Photo Illustration by Omar Marques
As 2024 begins, bitcoin stands at $42,665, fueling the market with optimism. A blend of influential factors suggests a potential supercycle is underway. The concept of a bitcoin supercycle, first introduced by bitcoin educator Dan Held, is gaining renewed interest. This optimism is rooted in several key factors strengthening bitcoin’s potential for unprecedented growth.
One of the primary drivers of this potential supercycle is the halving event scheduled for April 2024. Historically, halving events, which reduce the reward for mining new blocks and, therefore, the rate at which new bitcoin is generated, have been associated with significant upticks in bitcoin’s value. This reduction in supply, coupled with a steady or increasing demand, is leading to a supply crunch. As a result, there may not be enough bitcoin available for purchase, which will drive the price higher to incentivize long-term holders to sell.
Historical data shows that bitcoin’s price has risen after each halving event, although not immediately. For example, following the 2012 halving, bitcoin’s price rose from around $12 to over $1,000 within a year. Similar patterns were observed after the 2016 and 2020 halvings, with significant price increases occurring months after the events.
The next halving in 2024 will further reduce the block reward from 6.25 BTC to 3.125 BTC, potentially increasing bitcoin’s price as the supply of new bitcoin slows down. This pattern suggests a strong correlation between the halving events and the long-term price appreciation of bitcoin.
Institutional adoption is another crucial factor. The potential approval of spot bitcoin ETF in the US, as demonstrated by BlackRock’s application in 2023, is expected to provide substantial institutional backing.
The introduction of the Hong Kong spot bitcoin ETF is particularly bullish. Unlike the US’s approach, which offers “cash creates” models, the Hong Kong ETF incorporates both “in-kind” and “cash creates” options. This dual approach broadens the range of investment choices, allowing for more flexibility and potentially attracting more institutional investors. This support is crucial for the supercycle, as it will lead to a surge in bitcoin investments from major financial players, further driving up its value.
Photo by Jaap Arriens
New Financial Accounting Standards Board accounting rules for digital assets are set to significantly influence corporate finance. These rules simplify the accounting process for bitcoin and other digital assets, making them more attractive to corporate treasuries.
The current global economic environment, particularly in the United States, also plays a role. The downgrades in the US credit rating and questions about the stability of the US dollar could drive bitcoin as a safe haven, especially if hyperinflation becomes a concern. This trend is also supported by the ongoing de-dollarization and potential loss of confidence in fiat currencies globally.

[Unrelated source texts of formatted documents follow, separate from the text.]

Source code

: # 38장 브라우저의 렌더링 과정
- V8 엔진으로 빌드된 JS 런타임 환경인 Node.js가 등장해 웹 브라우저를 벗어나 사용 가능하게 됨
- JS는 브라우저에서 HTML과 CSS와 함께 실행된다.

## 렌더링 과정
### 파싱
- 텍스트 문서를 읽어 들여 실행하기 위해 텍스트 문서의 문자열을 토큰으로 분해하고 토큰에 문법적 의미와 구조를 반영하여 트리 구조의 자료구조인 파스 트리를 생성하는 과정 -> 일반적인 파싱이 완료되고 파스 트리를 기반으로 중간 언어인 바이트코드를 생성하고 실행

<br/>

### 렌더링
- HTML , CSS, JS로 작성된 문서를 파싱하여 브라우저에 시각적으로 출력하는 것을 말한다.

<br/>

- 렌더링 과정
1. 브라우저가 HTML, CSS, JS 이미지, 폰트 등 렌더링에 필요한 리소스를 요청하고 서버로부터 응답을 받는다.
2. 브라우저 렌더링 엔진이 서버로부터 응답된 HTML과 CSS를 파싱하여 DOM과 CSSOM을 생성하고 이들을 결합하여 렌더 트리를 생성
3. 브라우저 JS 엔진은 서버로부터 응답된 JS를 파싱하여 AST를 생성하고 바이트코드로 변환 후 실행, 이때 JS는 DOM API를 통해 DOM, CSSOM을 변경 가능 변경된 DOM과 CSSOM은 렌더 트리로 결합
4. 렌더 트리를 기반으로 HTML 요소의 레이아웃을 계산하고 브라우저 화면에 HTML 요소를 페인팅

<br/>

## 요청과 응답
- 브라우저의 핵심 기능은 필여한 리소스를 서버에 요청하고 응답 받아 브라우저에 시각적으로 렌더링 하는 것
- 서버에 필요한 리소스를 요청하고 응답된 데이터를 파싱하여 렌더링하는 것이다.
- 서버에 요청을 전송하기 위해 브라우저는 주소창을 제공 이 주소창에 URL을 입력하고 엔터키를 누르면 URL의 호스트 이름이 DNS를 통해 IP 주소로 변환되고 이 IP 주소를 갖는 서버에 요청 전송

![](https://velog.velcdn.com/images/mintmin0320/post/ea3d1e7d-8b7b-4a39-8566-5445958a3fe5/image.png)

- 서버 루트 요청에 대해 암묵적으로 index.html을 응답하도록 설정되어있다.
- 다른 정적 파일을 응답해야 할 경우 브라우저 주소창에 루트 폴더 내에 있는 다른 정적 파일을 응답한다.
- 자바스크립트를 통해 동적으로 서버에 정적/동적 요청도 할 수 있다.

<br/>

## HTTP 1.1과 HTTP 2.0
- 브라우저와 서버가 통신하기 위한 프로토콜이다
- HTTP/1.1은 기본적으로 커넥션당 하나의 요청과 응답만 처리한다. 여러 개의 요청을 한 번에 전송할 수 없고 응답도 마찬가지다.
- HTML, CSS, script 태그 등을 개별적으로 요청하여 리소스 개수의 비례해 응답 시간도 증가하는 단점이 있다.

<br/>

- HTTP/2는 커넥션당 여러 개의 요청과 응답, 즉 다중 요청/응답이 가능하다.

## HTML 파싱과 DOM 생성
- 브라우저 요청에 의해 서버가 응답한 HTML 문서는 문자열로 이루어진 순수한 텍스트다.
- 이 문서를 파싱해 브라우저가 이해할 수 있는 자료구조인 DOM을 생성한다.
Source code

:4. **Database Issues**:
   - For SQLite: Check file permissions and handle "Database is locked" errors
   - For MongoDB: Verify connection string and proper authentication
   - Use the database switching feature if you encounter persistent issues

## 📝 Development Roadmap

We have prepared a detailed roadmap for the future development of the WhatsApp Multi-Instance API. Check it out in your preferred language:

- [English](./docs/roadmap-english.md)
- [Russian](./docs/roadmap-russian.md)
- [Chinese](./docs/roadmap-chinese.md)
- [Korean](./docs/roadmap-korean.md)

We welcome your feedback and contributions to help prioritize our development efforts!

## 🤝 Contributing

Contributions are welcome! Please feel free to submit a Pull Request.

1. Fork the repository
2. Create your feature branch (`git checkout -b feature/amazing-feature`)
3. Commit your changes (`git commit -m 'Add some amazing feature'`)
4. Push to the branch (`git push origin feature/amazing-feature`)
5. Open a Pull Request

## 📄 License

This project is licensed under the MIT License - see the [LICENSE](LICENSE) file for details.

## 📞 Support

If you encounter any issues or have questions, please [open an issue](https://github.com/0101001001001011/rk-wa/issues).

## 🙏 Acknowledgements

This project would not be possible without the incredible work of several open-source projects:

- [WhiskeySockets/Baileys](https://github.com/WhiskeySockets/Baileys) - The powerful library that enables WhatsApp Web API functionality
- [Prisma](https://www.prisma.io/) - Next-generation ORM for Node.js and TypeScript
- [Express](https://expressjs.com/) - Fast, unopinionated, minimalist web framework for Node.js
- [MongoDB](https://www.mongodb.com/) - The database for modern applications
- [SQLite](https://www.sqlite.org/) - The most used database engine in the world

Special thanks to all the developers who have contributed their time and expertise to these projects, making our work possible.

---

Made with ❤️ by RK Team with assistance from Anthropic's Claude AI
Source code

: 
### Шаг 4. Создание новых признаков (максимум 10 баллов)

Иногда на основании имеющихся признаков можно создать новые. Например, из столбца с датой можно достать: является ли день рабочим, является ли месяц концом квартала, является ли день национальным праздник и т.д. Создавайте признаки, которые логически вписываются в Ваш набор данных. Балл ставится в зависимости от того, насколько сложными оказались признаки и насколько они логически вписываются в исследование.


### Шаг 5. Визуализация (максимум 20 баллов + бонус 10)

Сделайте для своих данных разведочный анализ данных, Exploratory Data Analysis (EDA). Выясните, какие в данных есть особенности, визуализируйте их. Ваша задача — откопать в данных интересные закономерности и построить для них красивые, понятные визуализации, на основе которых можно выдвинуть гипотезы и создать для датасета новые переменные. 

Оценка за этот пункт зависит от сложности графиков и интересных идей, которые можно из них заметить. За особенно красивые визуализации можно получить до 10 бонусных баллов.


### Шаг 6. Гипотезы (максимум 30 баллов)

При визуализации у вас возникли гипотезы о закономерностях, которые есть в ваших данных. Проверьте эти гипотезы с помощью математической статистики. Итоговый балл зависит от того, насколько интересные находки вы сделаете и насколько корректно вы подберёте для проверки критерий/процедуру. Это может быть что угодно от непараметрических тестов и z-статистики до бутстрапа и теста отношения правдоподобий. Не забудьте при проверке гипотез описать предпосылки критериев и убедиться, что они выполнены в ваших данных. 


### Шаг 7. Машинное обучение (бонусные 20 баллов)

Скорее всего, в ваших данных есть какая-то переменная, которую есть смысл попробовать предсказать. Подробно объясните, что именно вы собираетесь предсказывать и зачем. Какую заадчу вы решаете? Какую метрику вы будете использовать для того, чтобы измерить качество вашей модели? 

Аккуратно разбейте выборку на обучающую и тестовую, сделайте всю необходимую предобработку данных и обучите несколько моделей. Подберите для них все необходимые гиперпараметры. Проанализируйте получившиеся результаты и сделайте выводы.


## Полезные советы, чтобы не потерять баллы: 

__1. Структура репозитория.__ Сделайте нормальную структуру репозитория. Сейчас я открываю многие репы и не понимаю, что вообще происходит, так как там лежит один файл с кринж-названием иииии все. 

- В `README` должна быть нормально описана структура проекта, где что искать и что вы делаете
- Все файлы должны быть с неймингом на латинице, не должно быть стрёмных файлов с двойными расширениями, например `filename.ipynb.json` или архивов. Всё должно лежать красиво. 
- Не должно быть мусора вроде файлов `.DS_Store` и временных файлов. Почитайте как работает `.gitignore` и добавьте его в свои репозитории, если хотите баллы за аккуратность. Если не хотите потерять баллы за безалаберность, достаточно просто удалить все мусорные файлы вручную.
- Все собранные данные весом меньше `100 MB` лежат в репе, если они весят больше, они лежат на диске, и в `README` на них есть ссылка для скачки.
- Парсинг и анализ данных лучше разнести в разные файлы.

Several analysts have made bullish predictions for bitcoin’s price in the next bull market. Renowned bitcoin analyst PlanB predicts a potential all-time high of $524,000 for bitcoin in the next four years.
Analysts at Blockware Solutions suggest that the 2024 bitcoin halving could propel the price to a staggering $400,000.
Global investment fund VanEck has made predictions for 2024, suggesting that bitcoin could reach new all-time highs by Q4 2024.
This prediction is driven by factors such as the US election, the supply shock caused by the halving, and regulatory shifts that could make the crypto commodity as easy to own and account for as regular stock.
A blend of these elements set the stage for a potential global economic boom in the world of bitcoin. Despite the cryptocurrency market’s well-known fluctuations, current indicators and expert analyses paint an optimistic picture for bitcoin’s future, hinting at the potential for record-breaking valuations. Many factors are aligning for a supercharged bull run in 2024.